[Work task 1]
In the DIME article, list the topics the introduction says the article will look at.
[Work task 2]
Carry on the DIME article from its last sentence, "This leaves a couple of options if we want to interoperate with legacy systems or the data of legacy systems."

[Reading passage]
DIME: Sending Binary Data with Your SOAP Messages

 

Matt Powell
Microsoft Corporation

January 22, 2002

Introduction

One of the key strengths of SOAP is the ability to encapsulate XML data within a SOAP message. This gives SOAP the flexibility to contain data from any XML schema, which is really quite empowering. Despite the strong typing of XML, however, there are times when data does not come to us as XML. The Direct Internet Message Encapsulation (DIME) specification defines a mechanism for packaging binary data with SOAP messages, so that when sending data not in XML format, applications need not be constrained by the SOAP specification. In this article, we will look at why DIME was created, what DIME looks like, and how DIME fits into XML Web Services. In short this is going to be (ahem) my two cents on DIME.

Why DIME?

There are a couple of questions we need to look at in order to understand why DIME was created in the first place and why it is quickly becoming a standard within the XML Web Services world. Certainly one of the key strengths of SOAP has always been that it was an XML message format and thus inherited all the advantages that XML provides. So why do we need to provide support for sending binary data with an XML message? Is not the world going toward XML schemas?

Why Not XML?

Although the flexibility and strongly typed schemas of XML are intriguing enough that a significant portion of the data industry is moving to an XML-centric world, we are far from living in an XML-only world. There are plenty of legacy systems not currently speaking XML, and they may never do so. This leaves a couple of options if we want to interoperate with legacy systems or the data of legacy systems.

[Collected data]
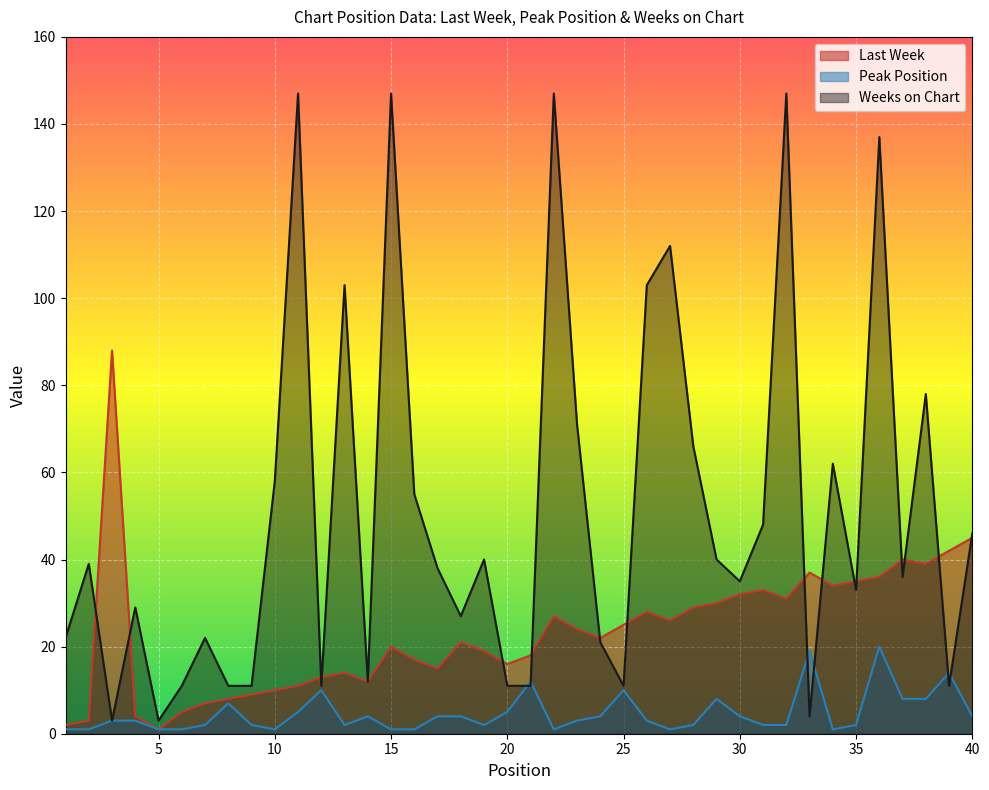

What is the difference between the maximum and second lowest values in the Peak Position series?

19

[Response 1]
- Why DIME was created
- What DIME looks like
- How DIME fits into XML Web Services

[Response 2]
First, we can create layered architectures that convert data from legacy formats to XML and back—but sometimes this may not make sense. For instance, if you had an electronic data interchange (EDI) system generating EDI documents for transfer between two businesses, there is a good chance that systems on both sides are already in place that only speak EDI. If you want to use the capabilities of XML Web Services to take advantage of your HTTP infrastructure for sending messages, you could convert your EDI documents to XML for transferring with SOAP. But now you need to not only convert the documents to XML for data transfer; you also need to reconvert the XML back into the legacy EDI format for the other side to process. Clearly there would be efficiencies gained by simply including the data in its legacy format, so that it wouldn't have to be serialized and deserialized for the simple act of transferring the message.

There are also situations where the act of serializing data into XML will cause other inefficiencies. In particular, there are cases where serializing data into XML is unwise because an efficient binary compression scheme is already required to insure that the data is not too large. Take for instance image files that can come in a number of different formats but tend to be transferred across the Web in mostly JPEG or GIF formats. Both of these formats for holding image data is highly structured and could be converted into an XML schema. Nevertheless, images are large enough as it is, and the processing required to serialize the data to and from XML would involve a horrendous slow down to a mechanism that is well accepted and efficient.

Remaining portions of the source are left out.